In 1905, Autocar created a new design that featured a vertical four-cylinder engine mounted on the front of the car. The car also had a unique six-spoke steering wheel that had a built in throttle and spark controls to make it easier to operate. By 1907, the car was named as the Type XIV 5-Passenger Touring car that had 30 horsepower. The Type XIV was powered by a 255.4 ci straight vertical 4-cylinder engine and is connected to a 3-speed sliding gear transmission, all the power is directed to the rear axle through a driveshaft. Type XIV had a 109-inch wheelbase chassis. The 1907 Type XIV was sold for $3,000 and was the 2nd most expensive Autocar model after to the Limousine.
This featured 1907 Autocar Type XIV with chassis #6775 is an extremely rare automobile with historic significance. It has been confirmed that this Type XIV is one out of 6 racers built, and the only one that is on the Autocar registry. Autocar was adamant in promoting the power of their 30hp 4-cylinder engine so they built 6 racing spec Type XIV. 6 Type XIV Touring chassis were converted to racing types at the assembly line, all 6 cars were driven by the factory’s demonstrators. In May 1907, a 30hp Type XIV became the champion of the Point Breeze Park 24-hour race in Philadelphia. This Type XIV has been confirmed as the one featured in a historic 1910 photograph taken by Orville Rand, a Boston Globe photographer before the 1910 race started at the famous Readville Trotting Track in Boston.
This last remaining 1907 Autocar Type XIV racer received a complete restoration in the 1970s and has been kept in great condition since then, it is a perfect example of a Brass Era racer. The restoration was done to the detail and mastery clearly shows even after several decades. The 3-seater body looks excellent in its bright blue finish with an accenting red paint on the wheels and chassis. The interior has a matching paint scheme. The beautiful brass trims also demand some attention. Other Brass Era details include Autocar name, huge radiator, Moto-meter, and 2 large Rushmore head lamps. Another 2 brass coach lamps are placed on each side of the car above the cowl; a Prestolite acetylene tank provides fuel for the lamps. The long steering column, horn, hand controls, and other trims are also made in shiny brass.

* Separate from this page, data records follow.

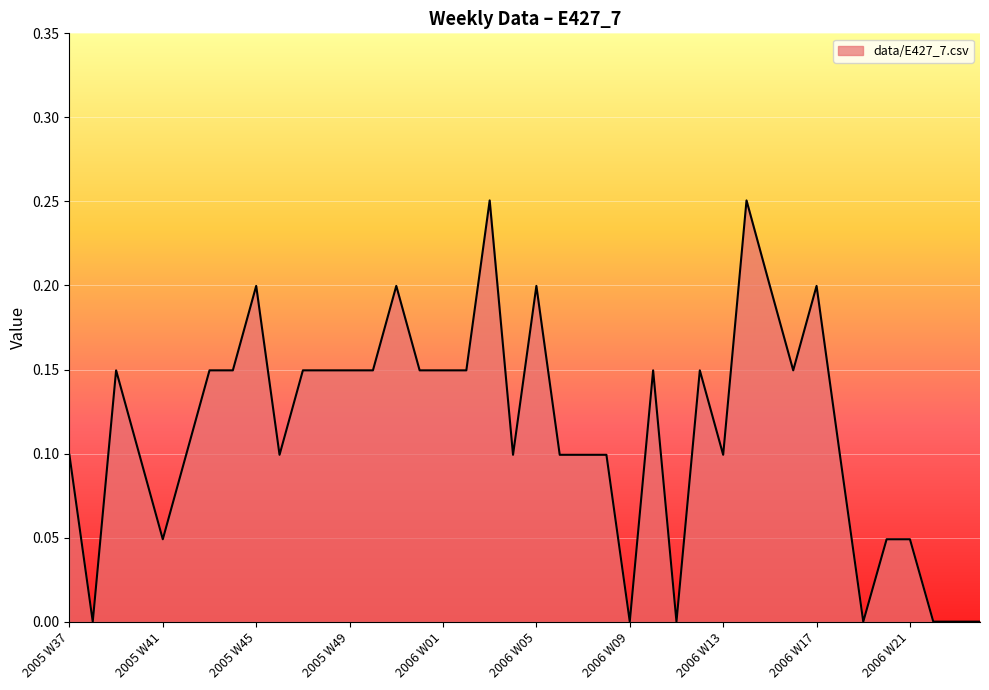

Does the chart display data point markers on the line(s)?

No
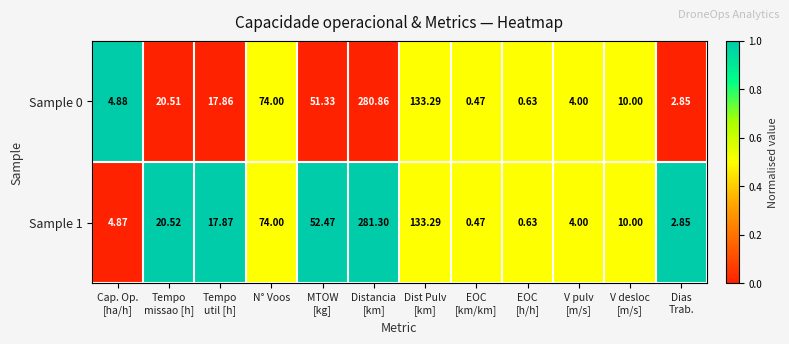

How many categories are shown in the chart?

12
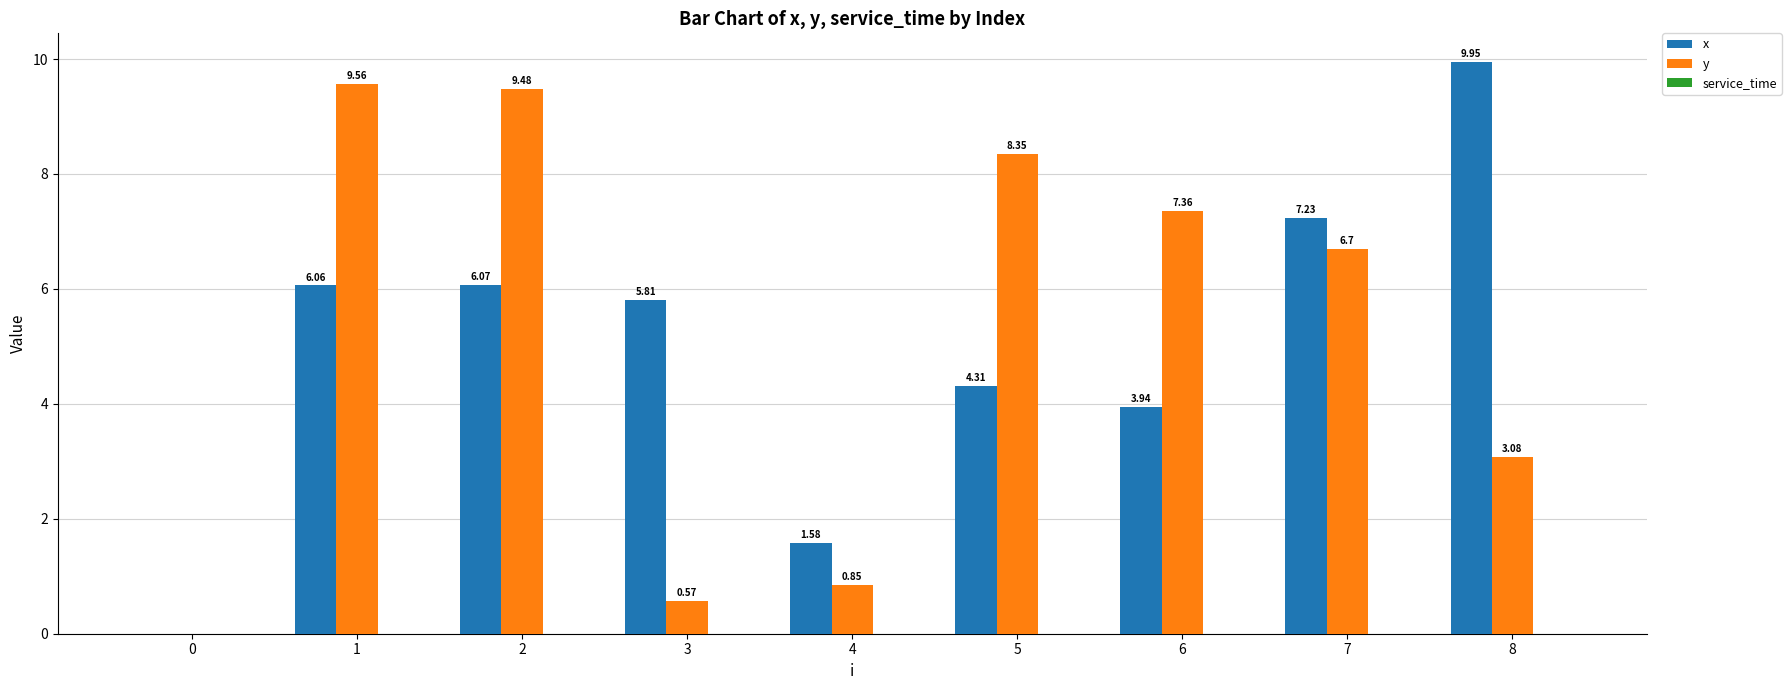

What is the sum of the y values at 1 and 8?

12.6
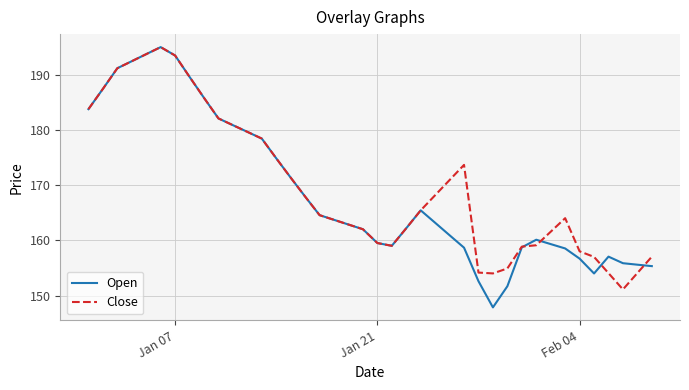

What is the maximum value shown in the chart?

195.0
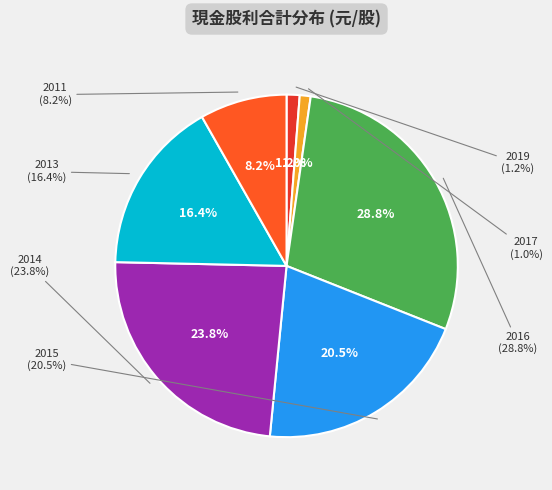

What is the change in value from 2019 to 2016?

+6.7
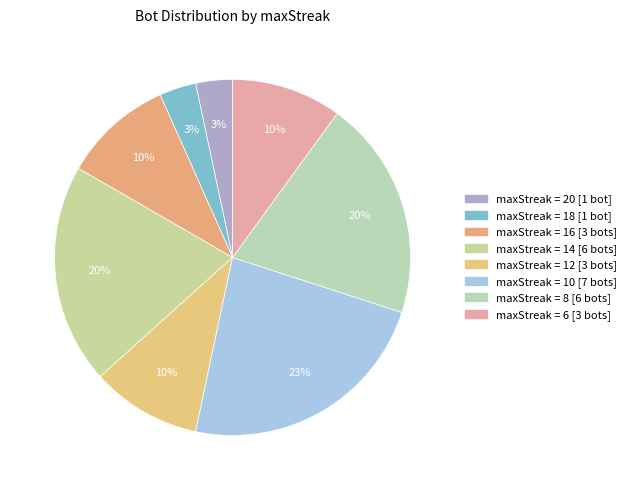

Count the number of slices in the pie.

8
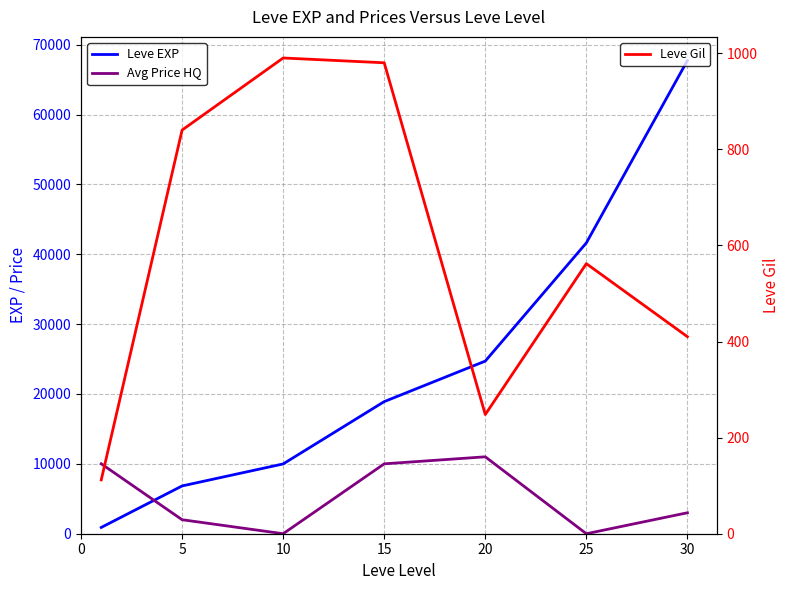

The value of Leve EXP at 30 is 67730. True or false?

True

The dashboard is made of walnut that is beautifully done and looks excellent. This Type XIV is loaded with brass parts such as the wind-up clock built by the Chelsea Clock Company based in Boston, Massachusetts, oil gauge, pedals, passenger footrest, and a Bosch dual coil control. A drum-style speedometer is also made of brass built by the Warner Instrument Company. The engine bay also looks excellent. The engine is built with independent cylinders with each cylinder having a twin plug, and a brass intake manifold. All components are working and were restored with the correct parts.
A small plaque given by the Horseless Carriage Club of America is mounted on the dashboard as a recognition that this Autocar is a century old vehicle that played a significant part of the automobile history. This Autocar is a perfect example of earliest American automobile built by a very successful manufacturer that is still in perfectly working condition and extremely well-done restoration to every detail. Several brass era car clubs have recognized the significance of this car including the Horseless Carriage Club of America and Antique Automobile Club of America.